### What you have to do
Reproduce, word for word, the complete passage below on timing belt loads in engine belt drive devices.

### Text extract

___

An internal combustion engine, for example, a diesel engine, drives a camshaft and other engine accessories by the turning force of a crankshaft. Usually, the turning force of the crankshaft is transmitted to a fuel injection pump, a balance shaft, and a camshaft via an endless toothed belt.
A timing belt used in this belt drive device undergoes fluctuations in revolution from the camshaft or engine accessories during engine driving. Thus, a load on the timing belt increases or decreases.
For instance, a belt drive device of a diesel engine 100 is shown in FIG. 9. This belt drive device has a revolution transmission system for transmitting a turning force from a crank sprocket 101 to a cam sprocket 103 and a fuel injection pump sprocket 104 via a timing belt 102. The numeral 105 denotes an idler. If the diesel engine 100 is 4-cylindered, torque fluctuations of the crankshaft repeat a fluctuation pattern comprising two explosion torque fluctuations and two inertia torque fluctuations per revolution of the crankshaft as shown in FIG. 10. Torque fluctuations of the camshaft, on the other hand, repeat a specific fluctuation pattern for each cylinder as shown in FIG. 11. Furthermore, torque fluctuations of the fuel injection pump repeat a specific fluctuation pattern per injection as shown in FIG. 12.
Thus, as shown in FIG. 13, revolution fluctuations of the crankshaft follow a line a, revolution fluctuations of the camshaft follow a line b, and revolution fluctuations of the fuel injection pump follow a line c, in the entire revolution speed range of the diesel engine 100. In this case, the load on the timing belt 102 changes as shown in a solid line A on the tension side of the fuel injection pump sprocket 104. Particularly at a predetermined engine speed Ne.sub.1, resonance occurs, maximizing the load on the timing belt.
That is, a string such as the timing belt (the tension side of the fuel injection pump sprocket) is known to resonate. At the time of resonance, the load is known to peak. It is also known that its basic resonance frequency is inversely proportional to the length of the string, and is proportional to the square root of the ratio of the tension of the string to the linear density of the string.

___

### Supplied information
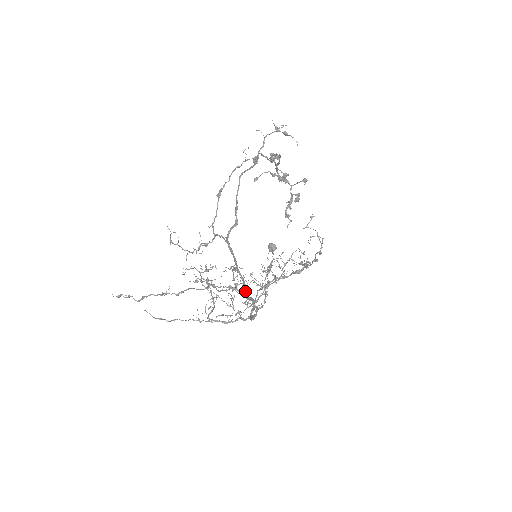
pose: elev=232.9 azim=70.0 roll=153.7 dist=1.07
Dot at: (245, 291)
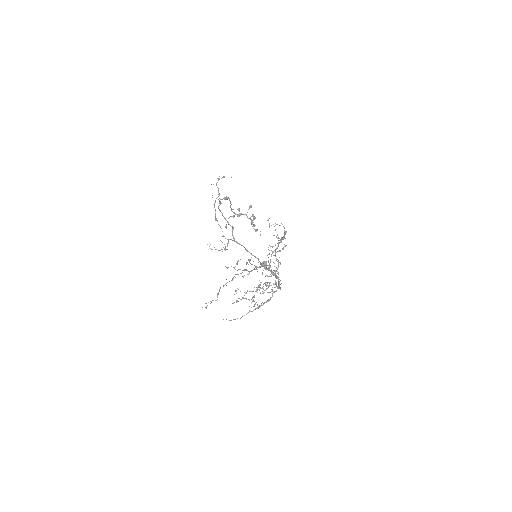
Dot at: (262, 265)
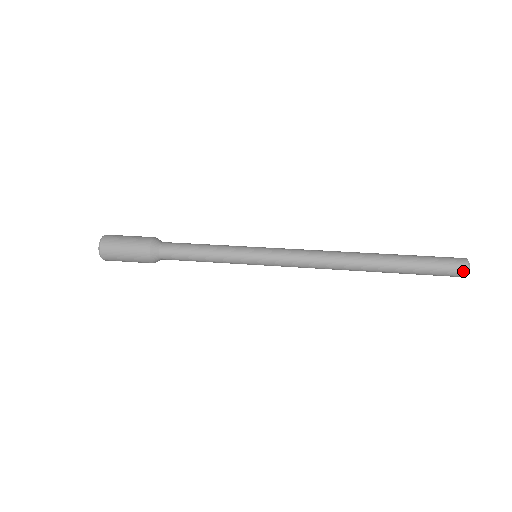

___

### Exercise result
An internal combustion engine, for example, a diesel engine, drives a camshaft and other engine accessories by the turning force of a crankshaft. Usually, the turning force of the crankshaft is transmitted to a fuel injection pump, a balance shaft, and a camshaft via an endless toothed belt.
A timing belt used in this belt drive device undergoes fluctuations in revolution from the camshaft or engine accessories during engine driving. Thus, a load on the timing belt increases or decreases.
For instance, a belt drive device of a diesel engine 100 is shown in FIG. 9. This belt drive device has a revolution transmission system for transmitting a turning force from a crank sprocket 101 to a cam sprocket 103 and a fuel injection pump sprocket 104 via a timing belt 102. The numeral 105 denotes an idler. If the diesel engine 100 is 4-cylindered, torque fluctuations of the crankshaft repeat a fluctuation pattern comprising two explosion torque fluctuations and two inertia torque fluctuations per revolution of the crankshaft as shown in FIG. 10. Torque fluctuations of the camshaft, on the other hand, repeat a specific fluctuation pattern for each cylinder as shown in FIG. 11. Furthermore, torque fluctuations of the fuel injection pump repeat a specific fluctuation pattern per injection as shown in FIG. 12.
Thus, as shown in FIG. 13, revolution fluctuations of the crankshaft follow a line a, revolution fluctuations of the camshaft follow a line b, and revolution fluctuations of the fuel injection pump follow a line c, in the entire revolution speed range of the diesel engine 100. In this case, the load on the timing belt 102 changes as shown in a solid line A on the tension side of the fuel injection pump sprocket 104. Particularly at a predetermined engine speed Ne.sub.1, resonance occurs, maximizing the load on the timing belt.
That is, a string such as the timing belt (the tension side of the fuel injection pump sprocket) is known to resonate. At the time of resonance, the load is known to peak. It is also known that its basic resonance frequency is inversely proportional to the length of the string, and is proportional to the square root of the ratio of the tension of the string to the linear density of the string.